O cabo da adaga estava na palma da mão de Celaena um segundo depois.
Mas os olhos apenas encaravam. Rowan não pareceu notar. Apenas recostou a cabeça contra o tronco do carvalho.
Eles a conheciam desde sempre, o Povo Pequenino. Mesmo quando a sombra de Adarlan cobrira o continente, ainda reconheciam o que ela era. Pequenos presentes deixados em acampamentos – um peixe fresco, uma folha cheia de amoras, uma coroa de flores. Celaena os ignorava e ficava longe da floresta de Carvalhal o máximo que podia.

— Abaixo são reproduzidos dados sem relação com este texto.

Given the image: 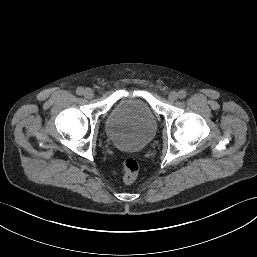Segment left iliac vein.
<instances>
[{"label": "left iliac vein", "mask_w": 257, "mask_h": 257, "mask_svg": "<svg viewBox=\"0 0 257 257\" xmlns=\"http://www.w3.org/2000/svg\"><path fill=\"white\" fill-rule=\"evenodd\" d=\"M170 101H175L178 98V93L175 91H171L168 95Z\"/></svg>", "instance_id": "4c4485c4"}]
</instances>
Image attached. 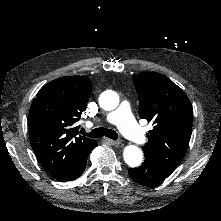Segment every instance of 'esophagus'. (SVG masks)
Wrapping results in <instances>:
<instances>
[{"instance_id":"1","label":"esophagus","mask_w":221,"mask_h":221,"mask_svg":"<svg viewBox=\"0 0 221 221\" xmlns=\"http://www.w3.org/2000/svg\"><path fill=\"white\" fill-rule=\"evenodd\" d=\"M105 142H108L109 144L111 145H119L120 142L119 141H115V140H112V139H109V138H104L103 139Z\"/></svg>"}]
</instances>
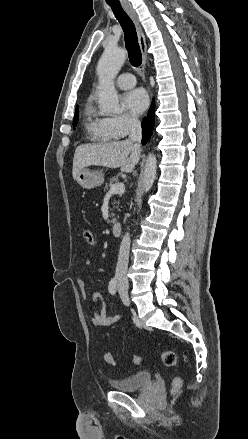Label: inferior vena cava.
Masks as SVG:
<instances>
[{
  "label": "inferior vena cava",
  "instance_id": "inferior-vena-cava-1",
  "mask_svg": "<svg viewBox=\"0 0 248 439\" xmlns=\"http://www.w3.org/2000/svg\"><path fill=\"white\" fill-rule=\"evenodd\" d=\"M141 139H142V129H141V123L137 118H131L130 119V133L128 140L132 143H134V147L136 149L140 150L141 146ZM129 253H130V235L129 233H126L125 236L122 239L119 255H118V262L116 267V279L118 282V285L122 286H128V278H127V269H128V262H129Z\"/></svg>",
  "mask_w": 248,
  "mask_h": 439
}]
</instances>
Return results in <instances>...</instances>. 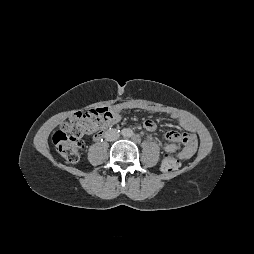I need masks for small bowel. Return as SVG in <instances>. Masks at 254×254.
Listing matches in <instances>:
<instances>
[{
  "label": "small bowel",
  "mask_w": 254,
  "mask_h": 254,
  "mask_svg": "<svg viewBox=\"0 0 254 254\" xmlns=\"http://www.w3.org/2000/svg\"><path fill=\"white\" fill-rule=\"evenodd\" d=\"M129 107H137L134 105H116L112 107V113H113V120L111 123V126L115 123H117L120 120V112L124 108ZM139 108L146 109L148 111L157 112L158 110L151 107H145V106H138ZM173 117H178L176 114L172 115ZM180 124L181 126L186 129L188 132L179 134L177 132L171 131L166 134V138L168 140V143L164 146L163 150L165 155H173L176 154V157L180 160H186L191 158L197 148V137L192 132V126L191 123L184 119L180 118ZM144 128L147 131L153 132L156 130V124L152 120H146L144 122ZM180 143L183 144V147H180Z\"/></svg>",
  "instance_id": "obj_1"
}]
</instances>
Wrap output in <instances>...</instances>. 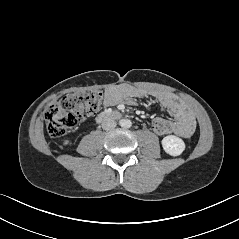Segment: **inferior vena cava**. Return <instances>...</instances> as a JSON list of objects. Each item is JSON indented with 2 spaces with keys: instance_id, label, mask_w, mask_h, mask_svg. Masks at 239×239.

Os feéricos mantinham sua vigília constante. Desejando não ter engolido a comida com tanta rapidez, Celaena os observou de volta, pronta a saltar para uma posição de defesa. Rowan não tinha se mexido.
Quaisquer juramentos antigos que os feéricos honravam em Terrasen podiam ser ignorados ali. Ao pensar nisso, mais olhos brilharam entre as árvores. Mais testemunhas silenciosas à chegada dela. Porque Celaena era feérica ou algo como uma híbrida. Sua bisavó era irmã de Maeve, proclamada deusa depois da morte. Ridículo, na verdade. Mab fora muito mortal ao entrelaçar a vida ao príncipe humano que a amou tão intensamente.
Celaena se perguntou o quanto aquelas criaturas sabiam sobre as guerras que haviam destruído a terra dela, sobre os feéricos e fadas que tinham sido caçados, sobre florestas antigas incendiadas e sobre o massacre dos cervos sagrados de Terrasen. Questionou se as criaturas sabiam o que acontecera com os irmãos do oeste.
A assassina não sabia como ainda encontrava em si uma maneira de se importar. Mas eles pareciam tão... curiosos. Surpreendendo a si mesma, sussurrou para a noite murmurante:
— Eles ainda vivem.
Todos aqueles olhos sumiram. Quando olhou para Rowan, seus olhos estavam fechados. Mas Celaena teve a sensação de que o guerreiro estava ciente o tempo todo.